» Passage to read:
****************

Full path for a single anchor

For LIMIT’s person:

Grist Data doc contains the table Anchor_person with columns id, name, email, ….
Grist Data Model doc has:
- Anchors.noun = "person";
- Anchor_attributes rows with anchor = "person" and attribute_name ∈ {name, email, …}.
get_grist_data builds a row in grist_nodes with node_type = "person", node_id = "person:<id>", and attributes = {<only described attributes>}.

pass_df_to_memgraph runs the equivalent of:

MERGE (n:person {id: $id}) SET n = {id: $id, name: $name, email: $email, …} RETURN n

Edges follow the same path with Link_<sentence> ↔ Links.sentence and Link_attributes.

Datapipe in brief

Datapipe is an incremental ETL framework. Each step (BatchTransform, BatchGenerate) describes:

which tables it reads (inputs);
which tables it writes (outputs);
which keys it transforms by (transform_keys);
which function to call (func).

Datapipe tracks which rows changed and recomputes only those. This is especially valuable for embeddings: embeddings are recomputed only for nodes whose relevant attribute changed.

Table catalog

Data model

Populated by data_model_steps from Grist:

Table	What it stores
`dm_anchors`	node types (`noun`, `description`, `id_example`, `query`)
`dm_anchor_attributes`	properties of nodes
`dm_links`	edge types
`dm_link_attributes`	properties of edges
`dm_queries`	playbook
`dm_prompts`	prompt templates
`dm_conversation_lifecycle`	system messages (e.g. `/start`)

Raw data from Grist

Populated by grist_steps:

Table	What it stores
`grist_nodes`	nodes from Grist (`node_id`, `node_type`, `attributes` — JSON with all the fields)
`grist_edges`	edges (`from_node_id`, `to_node_id`, `edge_label`, `attributes`)

Intermediate

Table	What it stores
`nodes`	prepared nodes (after `prepare_nodes`)

****************

[Dataset excerpts]

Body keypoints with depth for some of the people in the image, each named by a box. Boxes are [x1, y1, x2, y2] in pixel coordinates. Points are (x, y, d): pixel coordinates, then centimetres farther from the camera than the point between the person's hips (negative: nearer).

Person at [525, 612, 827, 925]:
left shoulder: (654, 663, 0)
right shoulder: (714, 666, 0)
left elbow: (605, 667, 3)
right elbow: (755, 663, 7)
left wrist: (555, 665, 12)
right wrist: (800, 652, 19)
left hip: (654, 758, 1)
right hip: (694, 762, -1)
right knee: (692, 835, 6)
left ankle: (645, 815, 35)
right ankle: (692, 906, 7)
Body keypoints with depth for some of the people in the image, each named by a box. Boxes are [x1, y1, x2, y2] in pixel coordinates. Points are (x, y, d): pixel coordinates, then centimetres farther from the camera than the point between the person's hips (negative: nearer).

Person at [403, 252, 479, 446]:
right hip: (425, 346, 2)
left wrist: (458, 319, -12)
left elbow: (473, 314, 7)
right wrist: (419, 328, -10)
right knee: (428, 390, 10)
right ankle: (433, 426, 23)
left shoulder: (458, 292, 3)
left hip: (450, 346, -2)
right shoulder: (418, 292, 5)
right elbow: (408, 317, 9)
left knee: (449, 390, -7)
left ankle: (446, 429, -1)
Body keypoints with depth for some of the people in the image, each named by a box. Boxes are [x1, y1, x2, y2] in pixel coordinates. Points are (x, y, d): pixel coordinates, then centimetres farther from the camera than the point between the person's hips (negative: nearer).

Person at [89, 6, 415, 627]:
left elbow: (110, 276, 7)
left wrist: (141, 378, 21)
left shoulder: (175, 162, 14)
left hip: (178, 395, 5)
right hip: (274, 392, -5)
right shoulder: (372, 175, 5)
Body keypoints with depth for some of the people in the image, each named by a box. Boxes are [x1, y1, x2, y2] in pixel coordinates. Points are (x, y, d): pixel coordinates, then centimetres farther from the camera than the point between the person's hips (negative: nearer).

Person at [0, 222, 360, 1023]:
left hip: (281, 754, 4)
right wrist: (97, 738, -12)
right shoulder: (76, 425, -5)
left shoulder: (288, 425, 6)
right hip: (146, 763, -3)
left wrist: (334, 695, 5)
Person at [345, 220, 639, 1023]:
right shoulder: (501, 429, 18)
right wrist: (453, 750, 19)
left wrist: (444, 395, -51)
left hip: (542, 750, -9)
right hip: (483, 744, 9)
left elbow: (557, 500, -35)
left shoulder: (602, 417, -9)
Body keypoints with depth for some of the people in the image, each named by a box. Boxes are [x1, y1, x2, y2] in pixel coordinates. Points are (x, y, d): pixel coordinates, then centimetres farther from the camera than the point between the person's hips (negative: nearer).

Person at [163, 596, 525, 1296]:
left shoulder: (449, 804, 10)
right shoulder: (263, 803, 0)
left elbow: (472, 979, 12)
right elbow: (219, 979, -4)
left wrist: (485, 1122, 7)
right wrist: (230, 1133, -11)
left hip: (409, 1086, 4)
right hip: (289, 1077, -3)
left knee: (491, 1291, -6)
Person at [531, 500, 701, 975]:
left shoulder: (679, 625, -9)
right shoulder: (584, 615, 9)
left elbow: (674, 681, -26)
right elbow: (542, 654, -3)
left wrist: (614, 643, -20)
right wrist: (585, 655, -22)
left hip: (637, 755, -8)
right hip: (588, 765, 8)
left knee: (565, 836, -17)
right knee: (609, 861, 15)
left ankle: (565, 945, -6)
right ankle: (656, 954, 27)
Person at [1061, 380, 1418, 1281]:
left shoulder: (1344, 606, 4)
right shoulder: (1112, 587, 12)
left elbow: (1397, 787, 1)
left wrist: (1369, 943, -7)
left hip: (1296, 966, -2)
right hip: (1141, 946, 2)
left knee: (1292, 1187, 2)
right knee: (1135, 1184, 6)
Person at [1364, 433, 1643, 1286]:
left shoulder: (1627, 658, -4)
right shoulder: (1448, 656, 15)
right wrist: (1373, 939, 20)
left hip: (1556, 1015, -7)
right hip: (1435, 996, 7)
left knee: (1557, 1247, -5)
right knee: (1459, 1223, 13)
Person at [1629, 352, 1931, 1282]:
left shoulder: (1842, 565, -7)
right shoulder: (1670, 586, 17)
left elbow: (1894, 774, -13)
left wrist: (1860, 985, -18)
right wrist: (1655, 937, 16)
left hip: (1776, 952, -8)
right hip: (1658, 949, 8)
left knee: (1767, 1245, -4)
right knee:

****************

» Exercise instructions: In the text about the data pipeline, which tables does data_model_steps fill from Grist? List every one. These records have no connection to the text about the data pipeline.

» Output for this task:
- dm_anchors
- dm_anchor_attributes
- dm_links
- dm_link_attributes
- dm_queries
- dm_prompts
- dm_conversation_lifecycle